T: Not at first. The first thing I signed was an NDA about their upcoming business plans (not, obviously, their past and current practices, or we wouldn’t be talking). Then they gave me a modified version of the same boilerplate that they give to artists on their properties. But it wasn’t modified enough. The language could have been interpreted as a non-compete clause, which I sure as hell couldn’t sign when I was doing my own online comic that competed with Platinum’s Drunk Duck for mindshare! Things like that. So I asked Platinum to modify the contract and sign some statements which would address all my worries, and they did so. (The noncompete was narrowed to mean that I couldn’t work for other comics news outlets like CBR.)
PF: Too many people think reading a contract is 1) optional and 2) just how things are going to be. That doesn’t just go for Platinum, although it’s good to have an on-the-record example of this process. Do you think commentary and journalism is a good launching point for aspiring creators?
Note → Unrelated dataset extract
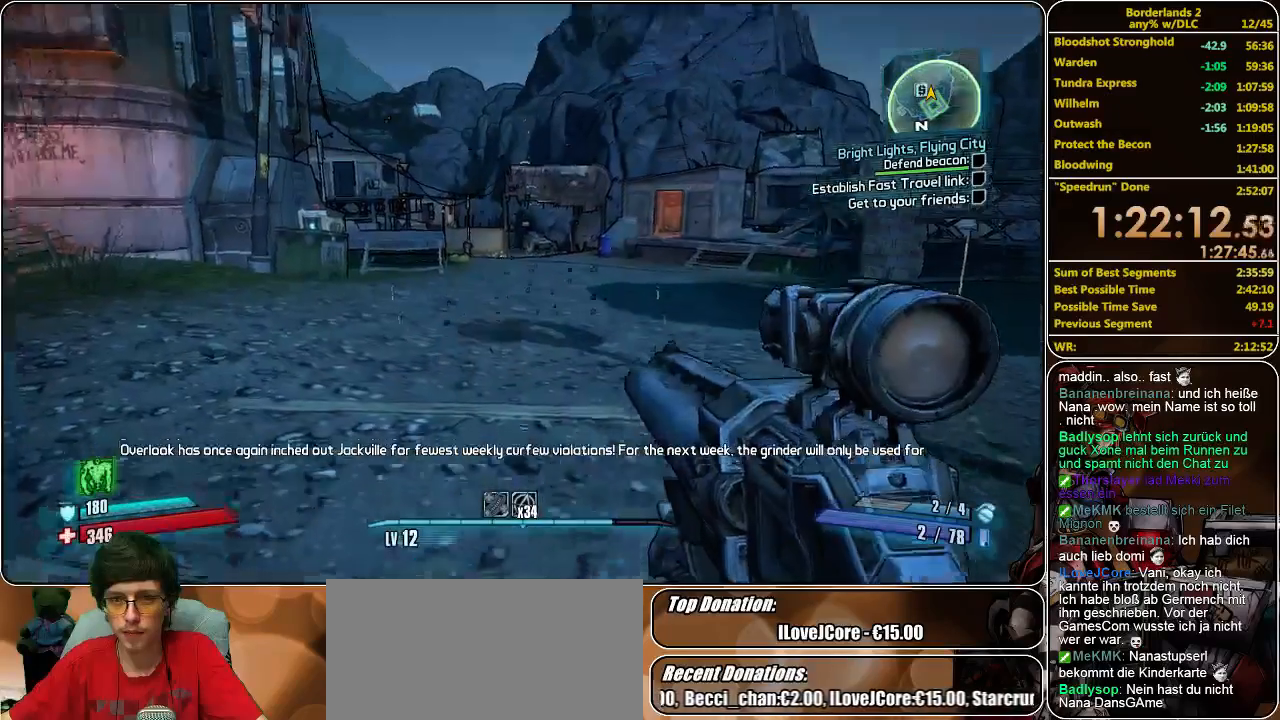
{"keys": [], "mouse": ["right"], "events": [[33, "mouse_right", "down"]]}
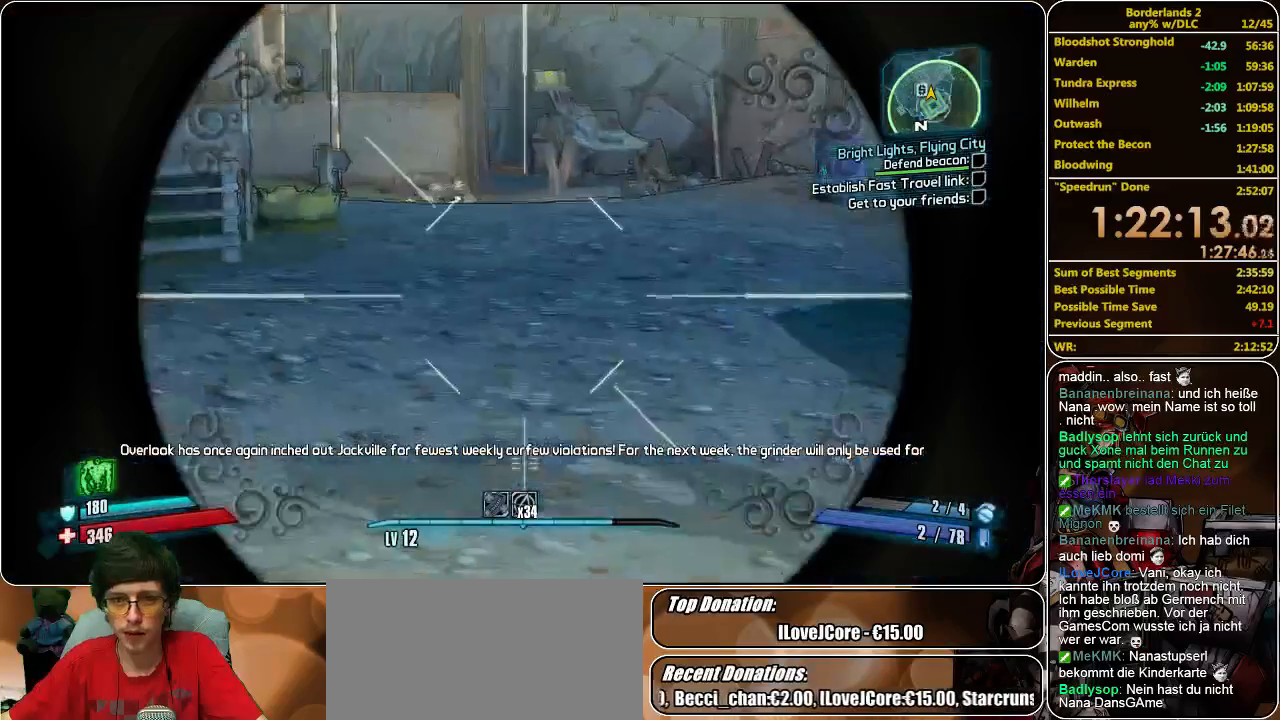
{"keys": [], "mouse": ["right"], "events": []}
T: I’ll respond to the statement first, because I think it’s a very good one. [In many cases, when negotiating changes in a contract,] just a little talking will let you discover if you and the company can live with one another or not. But yes, absolutely, check everything: I would have refused the position if I thought the contract was non-negotiable.
As for commentary and journalism, I think it depends on the creator’s personality. There are lots of firebrands in this field who do a great job making the work but really shouldn’t be talking about it. On the other hand, if you’re doing it right, then it’s forcing you to learn things that you might otherwise resist learning, and that’s good for you as an artist, while you’re writing things that hardcore comics fans will sit up and notice, and that’s good for you as a public figure.
PF: When does the search for your replacement start?
T: It’ll have started before you publish this interview, man.
PF: Got any contact information for any would-be-T’s out there?
T: Just send your application to email@example.com. That’s for Frederik Hautain, whom you’d be working under. If you’ve got any more questions for me, you can shoot ’em to firstname.lastname@example.org.
PF: Anything people should be watching for from you?
T: My blog is always the single best place to answer that question: My big project these days is Penny and Aggie. “Divalicious,” Volume 1, is in stores now, and I’ve just seen the final artwork for Volume 2. It’s gonna be a blast.
What can we learn from T’s world? The first thing for perspective pro’s (and few established pro’s, I’d wager) is to read the damn contract before you sign it. You’ve doubtless heard all about Mike Strang not being happy with his dealings with Platinum and his signing away of his creations? Strang should have read the contract. He’s not the first person to have this problem, he’s not the last, and it isn’t just Platinum you hear these stories about.
Read the contract. If you don’t like the terms, ask to amend the contract. If you can’t come to an agreement, be it on rights, licensing or cold, hard cash – walk away. If you sign the contract and the publisher breaches the terms of said contract, send Destroyer Lawyer on them. If not, shut up. You signed the contract.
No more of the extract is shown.